Task inputs Start Marker
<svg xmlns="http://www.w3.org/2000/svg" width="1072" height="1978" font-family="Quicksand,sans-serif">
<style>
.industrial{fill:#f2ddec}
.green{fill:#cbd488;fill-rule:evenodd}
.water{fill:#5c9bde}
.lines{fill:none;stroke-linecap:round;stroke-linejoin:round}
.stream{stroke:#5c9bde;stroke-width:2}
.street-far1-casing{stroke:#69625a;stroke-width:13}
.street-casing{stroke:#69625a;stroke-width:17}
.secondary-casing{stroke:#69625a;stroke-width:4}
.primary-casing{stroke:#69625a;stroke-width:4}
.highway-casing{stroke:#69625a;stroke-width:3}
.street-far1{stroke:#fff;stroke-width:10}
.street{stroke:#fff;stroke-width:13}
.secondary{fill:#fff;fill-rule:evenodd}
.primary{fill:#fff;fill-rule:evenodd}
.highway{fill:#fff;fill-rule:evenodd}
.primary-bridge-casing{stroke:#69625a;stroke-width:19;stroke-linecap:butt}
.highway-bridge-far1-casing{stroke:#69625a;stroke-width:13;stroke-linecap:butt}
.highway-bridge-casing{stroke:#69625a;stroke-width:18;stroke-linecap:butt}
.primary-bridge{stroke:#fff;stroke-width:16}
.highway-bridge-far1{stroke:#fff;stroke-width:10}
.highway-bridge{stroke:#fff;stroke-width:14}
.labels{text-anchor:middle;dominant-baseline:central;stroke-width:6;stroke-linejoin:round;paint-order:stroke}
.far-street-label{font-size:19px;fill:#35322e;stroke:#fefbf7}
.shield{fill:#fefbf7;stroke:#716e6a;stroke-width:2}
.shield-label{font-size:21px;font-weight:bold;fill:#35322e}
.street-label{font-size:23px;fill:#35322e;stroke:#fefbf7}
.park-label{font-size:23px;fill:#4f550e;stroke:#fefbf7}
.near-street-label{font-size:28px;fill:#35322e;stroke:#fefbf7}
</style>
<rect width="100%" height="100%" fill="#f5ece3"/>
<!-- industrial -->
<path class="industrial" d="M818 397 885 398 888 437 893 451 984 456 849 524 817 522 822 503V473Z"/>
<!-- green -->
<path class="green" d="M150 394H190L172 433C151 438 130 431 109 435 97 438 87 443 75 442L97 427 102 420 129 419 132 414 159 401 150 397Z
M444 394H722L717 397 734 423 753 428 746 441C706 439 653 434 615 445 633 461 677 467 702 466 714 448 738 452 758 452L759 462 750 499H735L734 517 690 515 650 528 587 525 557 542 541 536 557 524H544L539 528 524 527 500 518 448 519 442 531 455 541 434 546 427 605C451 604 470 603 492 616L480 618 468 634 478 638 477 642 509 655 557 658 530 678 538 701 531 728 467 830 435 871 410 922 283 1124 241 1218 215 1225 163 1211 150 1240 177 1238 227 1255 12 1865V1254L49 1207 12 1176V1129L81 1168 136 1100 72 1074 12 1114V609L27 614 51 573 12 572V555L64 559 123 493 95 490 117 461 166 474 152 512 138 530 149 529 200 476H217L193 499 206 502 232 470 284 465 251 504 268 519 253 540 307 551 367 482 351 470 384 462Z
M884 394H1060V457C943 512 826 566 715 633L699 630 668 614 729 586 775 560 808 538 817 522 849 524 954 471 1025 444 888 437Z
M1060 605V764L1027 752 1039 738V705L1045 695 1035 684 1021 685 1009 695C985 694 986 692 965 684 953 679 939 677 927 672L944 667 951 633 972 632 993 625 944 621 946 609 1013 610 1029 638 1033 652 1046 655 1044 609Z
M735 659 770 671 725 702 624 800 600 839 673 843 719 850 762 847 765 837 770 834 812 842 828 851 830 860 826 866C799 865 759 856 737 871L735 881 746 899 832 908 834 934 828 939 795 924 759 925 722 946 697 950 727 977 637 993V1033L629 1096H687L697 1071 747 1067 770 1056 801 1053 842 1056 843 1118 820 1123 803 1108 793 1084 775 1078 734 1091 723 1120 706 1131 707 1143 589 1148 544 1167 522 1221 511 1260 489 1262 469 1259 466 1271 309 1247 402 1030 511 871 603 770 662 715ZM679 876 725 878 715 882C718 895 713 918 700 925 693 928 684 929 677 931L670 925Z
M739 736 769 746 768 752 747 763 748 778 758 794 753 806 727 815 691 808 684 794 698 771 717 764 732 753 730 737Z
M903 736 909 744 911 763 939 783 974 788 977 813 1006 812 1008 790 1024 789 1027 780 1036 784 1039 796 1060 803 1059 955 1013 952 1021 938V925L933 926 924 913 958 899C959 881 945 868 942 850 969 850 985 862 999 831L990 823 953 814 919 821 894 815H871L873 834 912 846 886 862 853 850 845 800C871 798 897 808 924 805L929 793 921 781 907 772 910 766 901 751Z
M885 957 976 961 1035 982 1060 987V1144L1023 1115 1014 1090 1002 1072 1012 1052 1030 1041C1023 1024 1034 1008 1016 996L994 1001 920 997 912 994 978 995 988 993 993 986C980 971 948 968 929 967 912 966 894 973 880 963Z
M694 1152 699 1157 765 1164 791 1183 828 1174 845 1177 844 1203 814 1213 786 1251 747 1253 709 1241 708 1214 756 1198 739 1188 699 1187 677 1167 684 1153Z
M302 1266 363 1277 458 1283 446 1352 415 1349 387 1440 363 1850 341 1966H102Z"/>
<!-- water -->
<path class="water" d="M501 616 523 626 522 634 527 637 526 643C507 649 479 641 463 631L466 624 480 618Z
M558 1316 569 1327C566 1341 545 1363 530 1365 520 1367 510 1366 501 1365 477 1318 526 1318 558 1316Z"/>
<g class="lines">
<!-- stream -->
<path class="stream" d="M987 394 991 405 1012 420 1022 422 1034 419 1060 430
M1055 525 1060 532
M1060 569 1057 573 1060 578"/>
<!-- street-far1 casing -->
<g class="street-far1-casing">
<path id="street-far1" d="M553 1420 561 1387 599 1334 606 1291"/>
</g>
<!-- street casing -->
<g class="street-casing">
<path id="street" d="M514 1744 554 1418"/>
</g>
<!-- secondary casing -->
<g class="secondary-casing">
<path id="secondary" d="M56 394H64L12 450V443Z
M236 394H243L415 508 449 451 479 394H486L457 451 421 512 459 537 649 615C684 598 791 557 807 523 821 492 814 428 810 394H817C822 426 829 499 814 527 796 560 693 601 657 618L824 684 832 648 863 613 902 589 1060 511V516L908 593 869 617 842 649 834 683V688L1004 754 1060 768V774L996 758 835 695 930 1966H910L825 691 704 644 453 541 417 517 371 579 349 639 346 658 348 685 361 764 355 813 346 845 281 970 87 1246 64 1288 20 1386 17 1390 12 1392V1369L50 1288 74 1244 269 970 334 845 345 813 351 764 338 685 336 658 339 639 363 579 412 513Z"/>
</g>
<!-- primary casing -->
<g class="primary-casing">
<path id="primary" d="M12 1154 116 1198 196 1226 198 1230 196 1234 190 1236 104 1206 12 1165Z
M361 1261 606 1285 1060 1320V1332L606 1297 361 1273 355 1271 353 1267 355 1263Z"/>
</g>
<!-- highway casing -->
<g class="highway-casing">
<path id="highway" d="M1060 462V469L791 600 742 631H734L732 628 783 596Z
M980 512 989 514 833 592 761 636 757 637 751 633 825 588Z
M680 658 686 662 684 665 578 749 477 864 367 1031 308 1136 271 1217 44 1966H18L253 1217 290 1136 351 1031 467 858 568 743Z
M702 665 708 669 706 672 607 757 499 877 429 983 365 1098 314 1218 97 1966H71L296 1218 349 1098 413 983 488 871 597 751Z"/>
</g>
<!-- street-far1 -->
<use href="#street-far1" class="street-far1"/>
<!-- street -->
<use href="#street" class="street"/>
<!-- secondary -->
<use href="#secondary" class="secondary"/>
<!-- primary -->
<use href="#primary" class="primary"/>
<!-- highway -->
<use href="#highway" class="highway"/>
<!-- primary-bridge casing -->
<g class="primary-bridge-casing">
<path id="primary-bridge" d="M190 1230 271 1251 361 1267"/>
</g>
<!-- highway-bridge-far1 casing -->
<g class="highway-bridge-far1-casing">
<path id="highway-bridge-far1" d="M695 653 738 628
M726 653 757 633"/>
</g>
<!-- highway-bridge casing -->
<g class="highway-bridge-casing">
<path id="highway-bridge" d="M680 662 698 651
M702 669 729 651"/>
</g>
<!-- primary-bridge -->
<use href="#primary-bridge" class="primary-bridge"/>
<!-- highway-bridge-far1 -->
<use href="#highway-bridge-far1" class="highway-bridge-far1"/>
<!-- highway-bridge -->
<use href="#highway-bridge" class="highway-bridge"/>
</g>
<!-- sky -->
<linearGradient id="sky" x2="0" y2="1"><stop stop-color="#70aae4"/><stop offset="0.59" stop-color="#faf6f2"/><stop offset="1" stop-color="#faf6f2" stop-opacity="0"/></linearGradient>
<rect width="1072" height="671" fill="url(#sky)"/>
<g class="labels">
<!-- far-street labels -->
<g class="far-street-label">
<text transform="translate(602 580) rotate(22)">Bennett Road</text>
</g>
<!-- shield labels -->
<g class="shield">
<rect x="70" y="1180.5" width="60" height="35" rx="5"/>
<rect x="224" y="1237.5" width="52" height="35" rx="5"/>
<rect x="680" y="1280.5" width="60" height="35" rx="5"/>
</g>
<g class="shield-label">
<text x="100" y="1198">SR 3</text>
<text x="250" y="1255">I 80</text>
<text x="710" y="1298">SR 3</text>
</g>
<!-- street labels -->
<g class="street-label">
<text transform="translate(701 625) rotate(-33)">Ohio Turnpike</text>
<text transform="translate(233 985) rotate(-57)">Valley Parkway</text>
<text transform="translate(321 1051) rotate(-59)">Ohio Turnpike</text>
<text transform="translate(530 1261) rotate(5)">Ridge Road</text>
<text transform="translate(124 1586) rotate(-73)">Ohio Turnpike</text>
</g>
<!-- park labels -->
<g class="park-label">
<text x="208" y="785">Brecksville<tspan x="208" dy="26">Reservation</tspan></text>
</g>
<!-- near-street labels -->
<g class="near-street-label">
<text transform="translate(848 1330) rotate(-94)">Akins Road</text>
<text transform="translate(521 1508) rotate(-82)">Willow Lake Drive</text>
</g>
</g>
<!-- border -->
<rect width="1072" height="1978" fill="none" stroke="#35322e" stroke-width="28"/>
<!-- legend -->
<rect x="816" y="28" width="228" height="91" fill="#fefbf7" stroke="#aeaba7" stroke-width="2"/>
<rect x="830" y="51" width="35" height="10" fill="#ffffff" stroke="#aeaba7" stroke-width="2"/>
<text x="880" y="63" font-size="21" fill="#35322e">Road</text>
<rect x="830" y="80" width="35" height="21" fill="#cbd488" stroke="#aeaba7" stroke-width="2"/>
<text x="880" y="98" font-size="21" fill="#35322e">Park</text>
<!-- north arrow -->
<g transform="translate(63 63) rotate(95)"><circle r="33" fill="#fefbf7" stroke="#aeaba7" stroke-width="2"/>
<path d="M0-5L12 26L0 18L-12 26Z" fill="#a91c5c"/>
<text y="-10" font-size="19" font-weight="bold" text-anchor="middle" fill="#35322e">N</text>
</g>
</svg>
Task inputs End Marker
- Exercise details -
Where does the string "anchor" appear in the records above? Return every line that holds it.

- Completed exercise -
.labels{text-anchor:middle;dominant-baseline:central;stroke-width:6;stroke-linejoin:round;paint-order:stroke}
<text y="-10" font-size="19" font-weight="bold" text-anchor="middle" fill="#35322e">N</text>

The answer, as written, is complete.